Below are some entries. Copy each line that holds the string "gamma".

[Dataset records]
»»
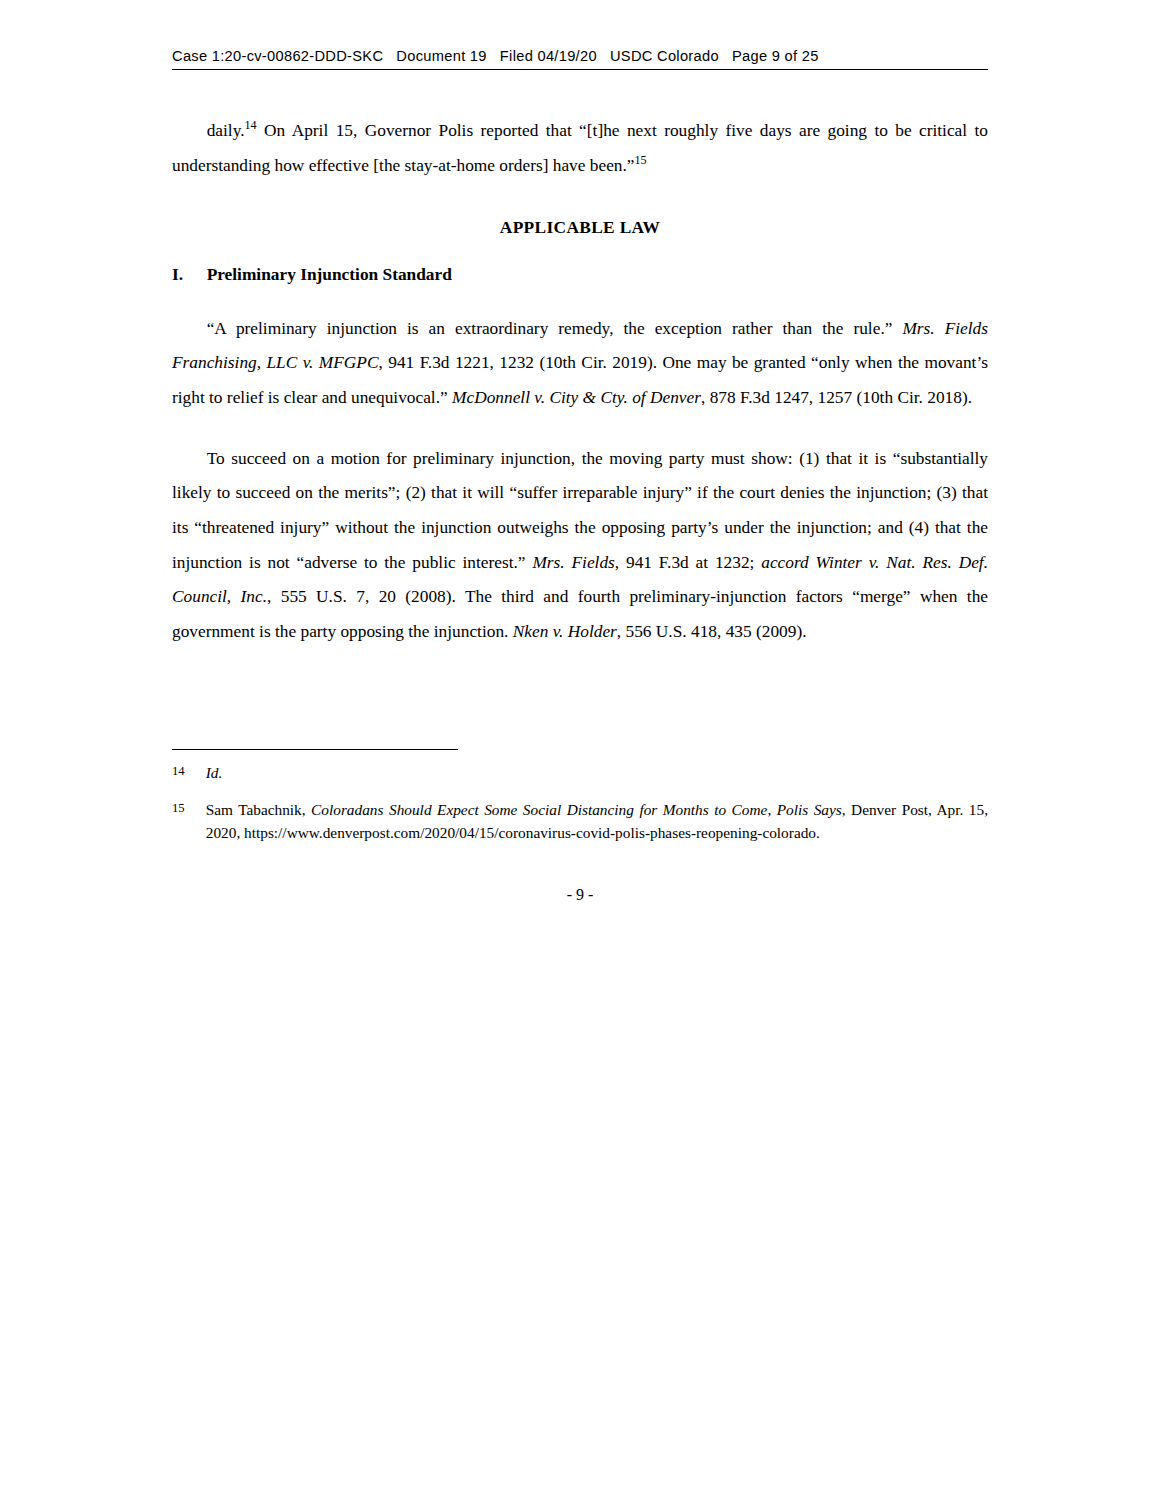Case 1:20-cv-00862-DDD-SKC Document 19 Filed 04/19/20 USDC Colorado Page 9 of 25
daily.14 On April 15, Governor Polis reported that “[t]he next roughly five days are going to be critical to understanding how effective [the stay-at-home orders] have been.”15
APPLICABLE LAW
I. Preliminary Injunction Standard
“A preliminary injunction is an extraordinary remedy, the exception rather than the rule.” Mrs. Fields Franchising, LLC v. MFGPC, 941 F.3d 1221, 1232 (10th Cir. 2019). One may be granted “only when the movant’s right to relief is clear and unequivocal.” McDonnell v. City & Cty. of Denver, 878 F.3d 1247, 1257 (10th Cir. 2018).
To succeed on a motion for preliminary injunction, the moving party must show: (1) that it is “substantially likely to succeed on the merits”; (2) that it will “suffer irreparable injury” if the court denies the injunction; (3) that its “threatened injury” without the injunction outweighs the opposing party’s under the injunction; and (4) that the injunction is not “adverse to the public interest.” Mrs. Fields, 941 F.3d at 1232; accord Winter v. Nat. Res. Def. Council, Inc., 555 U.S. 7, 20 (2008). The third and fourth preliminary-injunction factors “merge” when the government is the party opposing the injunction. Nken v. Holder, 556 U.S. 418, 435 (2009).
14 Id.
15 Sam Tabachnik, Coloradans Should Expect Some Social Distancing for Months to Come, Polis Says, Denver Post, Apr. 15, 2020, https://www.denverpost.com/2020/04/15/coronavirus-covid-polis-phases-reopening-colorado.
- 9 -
««
»»
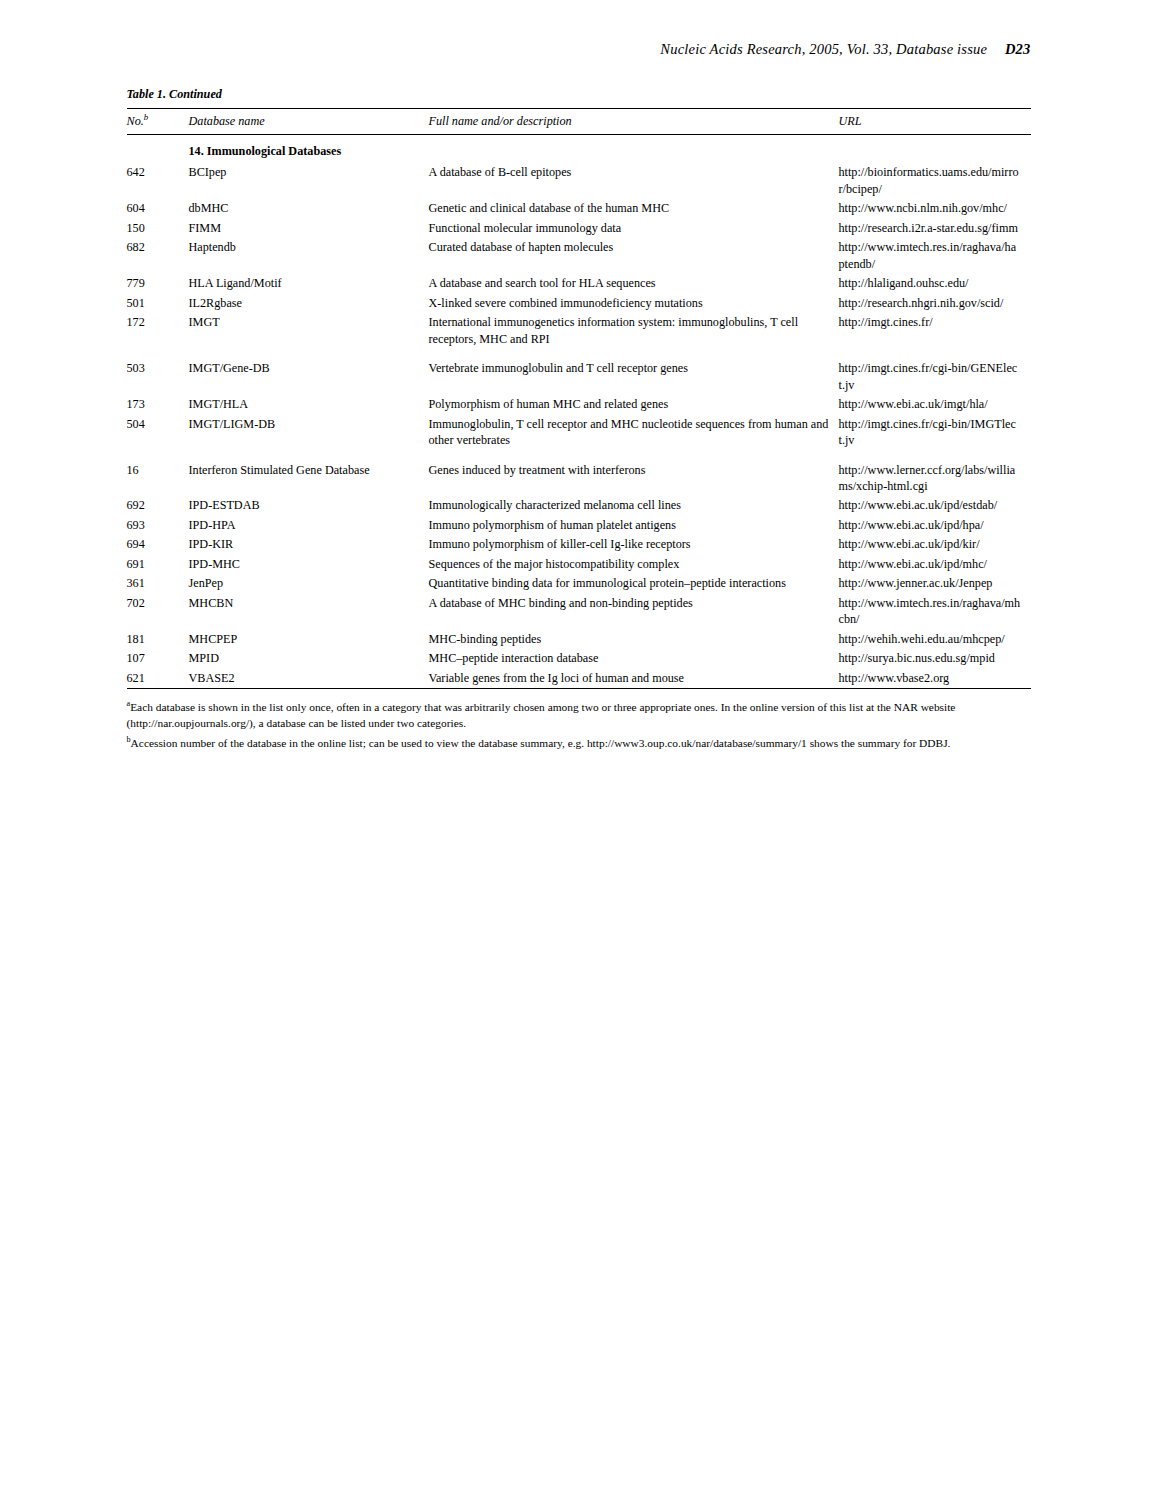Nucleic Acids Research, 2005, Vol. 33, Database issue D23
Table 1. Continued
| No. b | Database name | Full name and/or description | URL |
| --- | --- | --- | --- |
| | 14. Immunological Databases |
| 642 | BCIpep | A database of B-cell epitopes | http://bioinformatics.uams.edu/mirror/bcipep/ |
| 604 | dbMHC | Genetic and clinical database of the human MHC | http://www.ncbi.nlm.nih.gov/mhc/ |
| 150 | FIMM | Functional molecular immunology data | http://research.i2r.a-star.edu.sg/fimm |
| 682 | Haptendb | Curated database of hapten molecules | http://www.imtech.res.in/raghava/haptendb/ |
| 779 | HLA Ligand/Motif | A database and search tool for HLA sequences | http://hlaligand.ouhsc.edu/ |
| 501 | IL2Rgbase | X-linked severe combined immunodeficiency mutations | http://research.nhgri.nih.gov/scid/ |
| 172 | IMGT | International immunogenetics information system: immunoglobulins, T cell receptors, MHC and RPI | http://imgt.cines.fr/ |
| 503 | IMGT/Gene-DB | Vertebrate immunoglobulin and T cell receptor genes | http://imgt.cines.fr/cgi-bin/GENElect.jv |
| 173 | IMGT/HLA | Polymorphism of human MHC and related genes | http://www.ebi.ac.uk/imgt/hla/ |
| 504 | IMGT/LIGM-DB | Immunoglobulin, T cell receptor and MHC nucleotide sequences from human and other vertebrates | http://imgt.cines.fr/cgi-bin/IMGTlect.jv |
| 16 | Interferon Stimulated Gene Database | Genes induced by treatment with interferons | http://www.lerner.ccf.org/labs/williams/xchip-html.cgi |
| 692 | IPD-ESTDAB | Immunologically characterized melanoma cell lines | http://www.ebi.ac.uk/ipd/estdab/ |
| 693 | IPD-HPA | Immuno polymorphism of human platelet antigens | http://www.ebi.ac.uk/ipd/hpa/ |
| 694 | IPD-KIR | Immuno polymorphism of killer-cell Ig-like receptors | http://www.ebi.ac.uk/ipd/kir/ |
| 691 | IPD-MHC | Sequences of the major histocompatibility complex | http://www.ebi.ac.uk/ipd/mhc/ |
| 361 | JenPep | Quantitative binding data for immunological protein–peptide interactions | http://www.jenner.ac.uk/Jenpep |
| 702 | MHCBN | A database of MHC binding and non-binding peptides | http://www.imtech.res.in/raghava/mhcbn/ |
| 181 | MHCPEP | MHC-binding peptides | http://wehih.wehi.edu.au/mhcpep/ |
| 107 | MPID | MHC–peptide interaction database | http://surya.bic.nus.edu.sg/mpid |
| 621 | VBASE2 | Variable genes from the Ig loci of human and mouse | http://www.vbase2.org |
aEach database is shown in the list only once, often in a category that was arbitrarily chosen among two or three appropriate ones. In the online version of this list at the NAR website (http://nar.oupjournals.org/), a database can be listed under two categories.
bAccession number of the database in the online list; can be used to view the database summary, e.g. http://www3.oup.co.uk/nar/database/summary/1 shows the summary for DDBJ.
««
»»
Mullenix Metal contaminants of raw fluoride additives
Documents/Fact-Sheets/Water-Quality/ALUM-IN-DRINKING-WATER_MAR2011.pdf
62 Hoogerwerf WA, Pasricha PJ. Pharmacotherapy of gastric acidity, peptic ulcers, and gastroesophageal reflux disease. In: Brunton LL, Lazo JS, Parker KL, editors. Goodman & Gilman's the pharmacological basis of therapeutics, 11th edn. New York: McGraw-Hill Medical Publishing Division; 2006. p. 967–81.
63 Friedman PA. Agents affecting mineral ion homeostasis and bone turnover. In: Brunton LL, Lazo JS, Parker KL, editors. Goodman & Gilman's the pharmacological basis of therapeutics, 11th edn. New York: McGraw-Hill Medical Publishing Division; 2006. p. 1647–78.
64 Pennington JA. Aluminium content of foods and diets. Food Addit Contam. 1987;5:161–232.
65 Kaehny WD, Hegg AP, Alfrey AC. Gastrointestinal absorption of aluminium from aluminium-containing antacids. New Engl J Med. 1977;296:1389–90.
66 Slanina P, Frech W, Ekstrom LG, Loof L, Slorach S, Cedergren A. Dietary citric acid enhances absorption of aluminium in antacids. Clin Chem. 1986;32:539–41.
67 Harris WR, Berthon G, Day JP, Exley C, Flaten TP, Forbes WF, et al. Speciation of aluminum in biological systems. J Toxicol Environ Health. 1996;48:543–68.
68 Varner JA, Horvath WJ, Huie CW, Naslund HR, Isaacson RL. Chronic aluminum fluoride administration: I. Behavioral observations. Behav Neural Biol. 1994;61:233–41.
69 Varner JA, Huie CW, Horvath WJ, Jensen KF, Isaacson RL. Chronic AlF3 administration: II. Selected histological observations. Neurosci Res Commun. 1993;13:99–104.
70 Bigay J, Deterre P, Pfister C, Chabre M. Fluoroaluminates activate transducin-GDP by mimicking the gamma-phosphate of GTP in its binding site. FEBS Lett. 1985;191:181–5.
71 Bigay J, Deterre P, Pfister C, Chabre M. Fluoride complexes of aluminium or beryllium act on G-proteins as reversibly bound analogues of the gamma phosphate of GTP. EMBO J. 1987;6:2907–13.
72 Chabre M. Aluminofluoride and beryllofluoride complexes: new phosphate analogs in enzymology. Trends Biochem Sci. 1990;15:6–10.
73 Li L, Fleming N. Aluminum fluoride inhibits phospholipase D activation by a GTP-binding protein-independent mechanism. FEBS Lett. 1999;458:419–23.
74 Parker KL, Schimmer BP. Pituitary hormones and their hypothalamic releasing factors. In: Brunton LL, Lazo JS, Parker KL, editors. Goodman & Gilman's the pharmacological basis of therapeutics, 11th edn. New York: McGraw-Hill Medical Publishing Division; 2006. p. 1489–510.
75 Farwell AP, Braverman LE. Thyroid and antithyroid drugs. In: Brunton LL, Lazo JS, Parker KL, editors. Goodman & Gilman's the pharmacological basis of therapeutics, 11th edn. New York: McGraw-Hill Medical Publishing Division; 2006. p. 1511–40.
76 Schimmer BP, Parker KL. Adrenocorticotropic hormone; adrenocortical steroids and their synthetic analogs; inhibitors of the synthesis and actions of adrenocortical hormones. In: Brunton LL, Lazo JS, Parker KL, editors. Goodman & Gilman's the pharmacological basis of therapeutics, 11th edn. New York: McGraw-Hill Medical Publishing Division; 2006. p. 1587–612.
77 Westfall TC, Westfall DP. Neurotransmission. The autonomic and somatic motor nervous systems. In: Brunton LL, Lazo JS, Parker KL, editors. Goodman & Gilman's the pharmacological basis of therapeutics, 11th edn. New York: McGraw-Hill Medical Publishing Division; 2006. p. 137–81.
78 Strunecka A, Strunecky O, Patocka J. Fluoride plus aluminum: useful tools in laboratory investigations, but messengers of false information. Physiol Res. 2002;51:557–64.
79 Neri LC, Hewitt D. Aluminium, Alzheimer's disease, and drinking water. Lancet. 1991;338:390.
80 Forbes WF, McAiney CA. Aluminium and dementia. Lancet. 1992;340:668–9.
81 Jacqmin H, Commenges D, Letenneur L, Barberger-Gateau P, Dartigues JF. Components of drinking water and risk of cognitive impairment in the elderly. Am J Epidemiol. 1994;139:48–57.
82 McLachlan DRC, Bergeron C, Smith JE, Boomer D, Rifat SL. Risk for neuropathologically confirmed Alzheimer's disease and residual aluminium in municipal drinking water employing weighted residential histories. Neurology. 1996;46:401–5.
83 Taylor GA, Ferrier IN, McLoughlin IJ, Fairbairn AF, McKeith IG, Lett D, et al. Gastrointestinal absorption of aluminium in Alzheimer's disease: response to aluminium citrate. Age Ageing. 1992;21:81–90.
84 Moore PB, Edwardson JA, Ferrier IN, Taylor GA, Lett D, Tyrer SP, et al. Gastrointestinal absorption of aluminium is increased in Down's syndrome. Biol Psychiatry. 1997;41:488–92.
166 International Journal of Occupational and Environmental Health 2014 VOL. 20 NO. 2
««
▶ **OUTPUT OF THE EXERCISE**
70 Bigay J, Deterre P, Pfister C, Chabre M. Fluoroaluminates activate transducin-GDP by mimicking the gamma-phosphate of GTP in its binding site. FEBS Lett. 1985;191:181–5.
71 Bigay J, Deterre P, Pfister C, Chabre M. Fluoride complexes of aluminium or beryllium act on G-proteins as reversibly bound analogues of the gamma phosphate of GTP. EMBO J. 1987;6:2907–13.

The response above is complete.